Audio-to-Intent Using Acoustic-Textual Subword Representations from End-to-End ASR

Accurate prediction of the user intent to interact with a voice assistant (VA) on a device (e.g. a smartphone) is critical for achieving naturalistic, engaging, and privacy-centric interactions with the VA. To this end, we present a novel approach to predict the user intention (whether the user is speaking to the device or not) directly from acoustic and textual information encoded at subword tokens which are obtained via an end-to-end (E2E) ASR model.
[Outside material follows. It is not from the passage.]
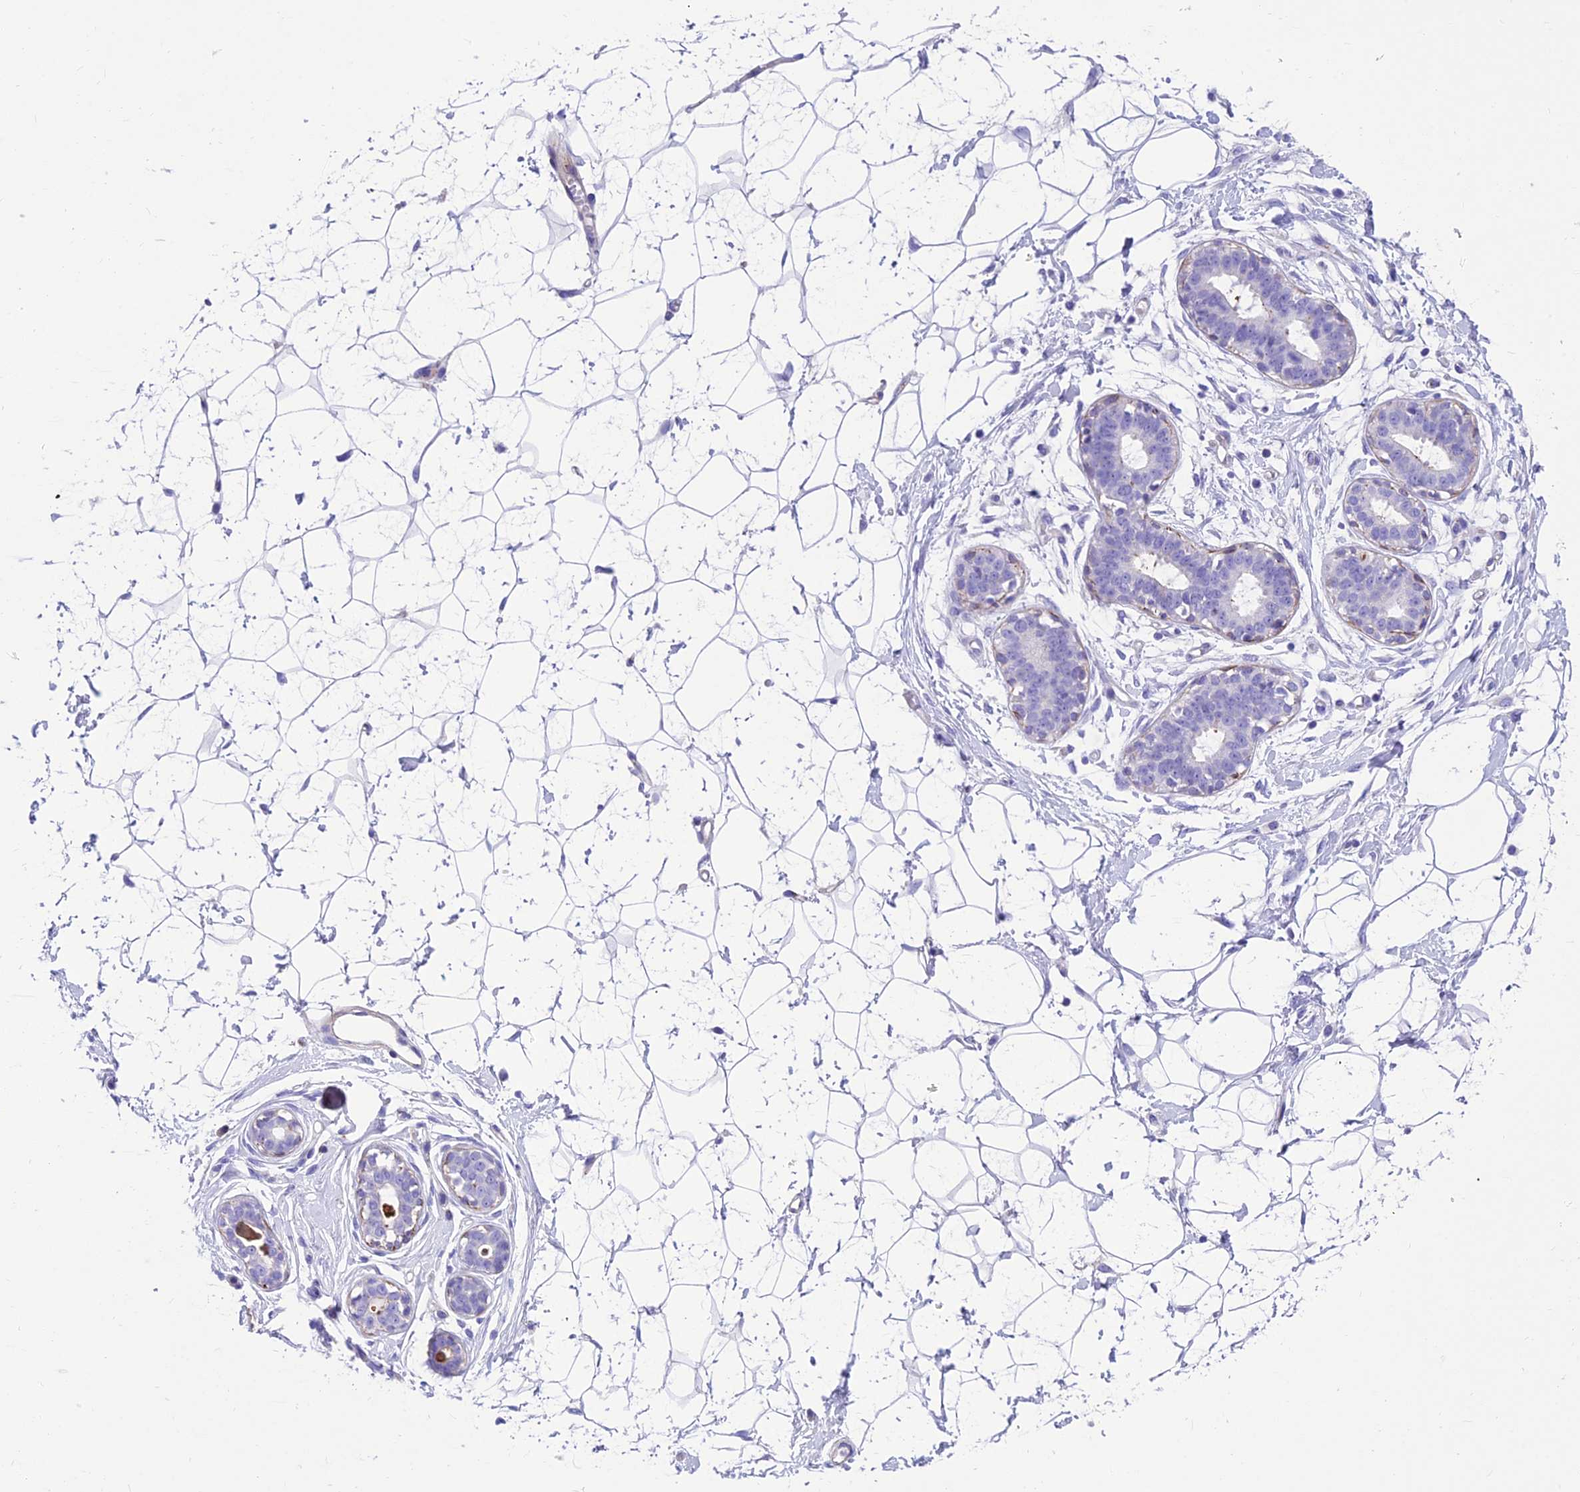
{"staining": {"intensity": "negative", "quantity": "none", "location": "none"}, "tissue": "breast", "cell_type": "Adipocytes", "image_type": "normal", "snomed": [{"axis": "morphology", "description": "Normal tissue, NOS"}, {"axis": "morphology", "description": "Adenoma, NOS"}, {"axis": "topography", "description": "Breast"}], "caption": "Immunohistochemistry (IHC) of benign human breast shows no positivity in adipocytes.", "gene": "GNG11", "patient": {"sex": "female", "age": 23}}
Modeling directly the subword tokens, compared to modeling of the phonemes and/or full words, has at least two advantages: (i) it provides a unique vocabulary representation, where each token has a semantic meaning, in contrast to the phoneme-level representations, (ii) each subword token has a reusable “sub”-word acoustic pattern (that can be used to construct multiple full words), resulting in a largely reduced vocabulary space than of the full words. To learn the subword representations for the audio-to-intent classification, we extract: (i) acoustic information from an E2E-ASR model, which provides frame-level CTC posterior probabilities for the subword tokens, and (ii) textual information from a pretrained continuous bag-of-words model capturing the semantic meaning of the subword tokens. The key to our approach is that it combines acoustic subword-level posteriors with text information using the notion of positional-encoding to account for multiple ASR hypotheses simultaneously. We show that the proposed approach learns robust representations for audio- to-intent classification and correctly mitigates 93.3% of unintended user audio from invoking the VA at 99% true positive rate.